Study material.
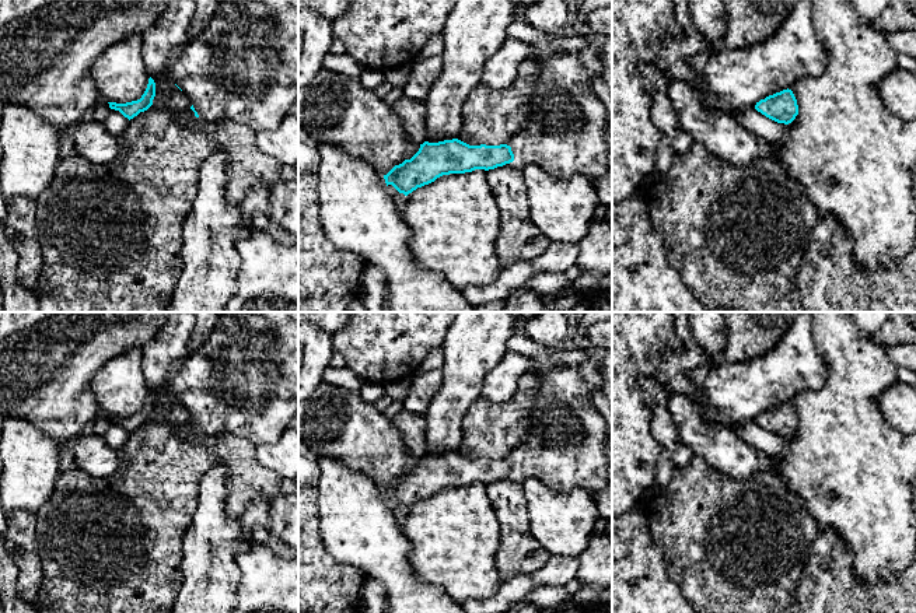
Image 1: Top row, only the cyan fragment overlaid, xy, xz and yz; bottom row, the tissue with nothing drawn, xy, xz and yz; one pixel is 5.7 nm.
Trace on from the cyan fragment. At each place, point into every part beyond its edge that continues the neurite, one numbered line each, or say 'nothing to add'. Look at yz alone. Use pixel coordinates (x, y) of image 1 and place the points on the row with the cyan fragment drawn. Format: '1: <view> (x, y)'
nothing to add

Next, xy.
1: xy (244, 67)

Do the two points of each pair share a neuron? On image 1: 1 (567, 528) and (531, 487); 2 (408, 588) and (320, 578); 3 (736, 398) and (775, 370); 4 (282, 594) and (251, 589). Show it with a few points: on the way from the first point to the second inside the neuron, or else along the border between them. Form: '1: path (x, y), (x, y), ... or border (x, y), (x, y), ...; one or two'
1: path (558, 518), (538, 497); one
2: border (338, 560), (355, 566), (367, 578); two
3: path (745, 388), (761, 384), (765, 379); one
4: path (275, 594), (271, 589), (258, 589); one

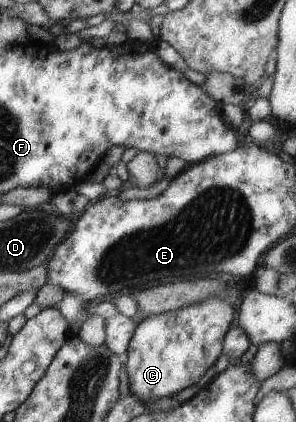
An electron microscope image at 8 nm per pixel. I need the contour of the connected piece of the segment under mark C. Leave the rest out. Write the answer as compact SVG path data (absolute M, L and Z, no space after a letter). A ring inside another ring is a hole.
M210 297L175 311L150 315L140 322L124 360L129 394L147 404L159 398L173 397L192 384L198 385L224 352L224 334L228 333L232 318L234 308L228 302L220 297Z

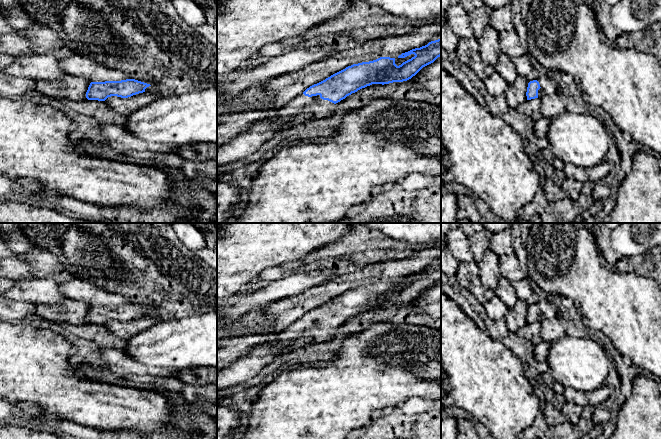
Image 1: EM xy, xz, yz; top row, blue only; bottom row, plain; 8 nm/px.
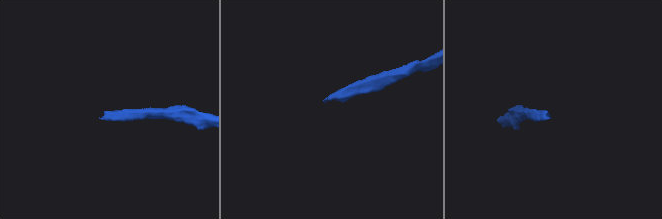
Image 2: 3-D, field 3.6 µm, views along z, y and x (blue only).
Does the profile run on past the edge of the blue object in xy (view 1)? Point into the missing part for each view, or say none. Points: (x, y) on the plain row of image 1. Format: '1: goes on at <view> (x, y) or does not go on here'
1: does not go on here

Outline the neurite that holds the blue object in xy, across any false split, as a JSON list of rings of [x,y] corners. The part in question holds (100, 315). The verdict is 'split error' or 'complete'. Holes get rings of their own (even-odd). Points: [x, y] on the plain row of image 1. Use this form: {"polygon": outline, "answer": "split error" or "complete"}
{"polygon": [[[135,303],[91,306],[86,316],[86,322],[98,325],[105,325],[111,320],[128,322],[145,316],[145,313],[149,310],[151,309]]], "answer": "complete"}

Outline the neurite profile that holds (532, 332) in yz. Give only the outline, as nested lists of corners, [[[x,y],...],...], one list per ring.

Directions.
Look above for the line that holds "Image 2: 3-D, field", then copy it and each line after it exactly, through the last line of the data.

Task output.
Image 2: 3-D, field 3.6 µm, views along z, y and x (blue only).
Does the profile run on past the edge of the blue object in xy (view 1)? Point into the missing part for each view, or say none. Points: (x, y) on the plain row of image 1. Format: '1: goes on at <view> (x, y) or does not go on here'
1: does not go on here

Outline the neurite that holds the blue object in xy, across any false split, as a JSON list of rings of [x,y] corners. The part in question holds (100, 315). The verdict is 'split error' or 'complete'. Holes get rings of their own (even-odd). Points: [x, y] on the plain row of image 1. Use this form: {"polygon": outline, "answer": "split error" or "complete"}
{"polygon": [[[135,303],[91,306],[86,316],[86,322],[98,325],[105,325],[111,320],[128,322],[145,316],[145,313],[149,310],[151,309]]], "answer": "complete"}

Outline the neurite profile that holds (532, 332) in yz. Give only the outline, as nested lists of corners, [[[x,y],...],...], one list per ring.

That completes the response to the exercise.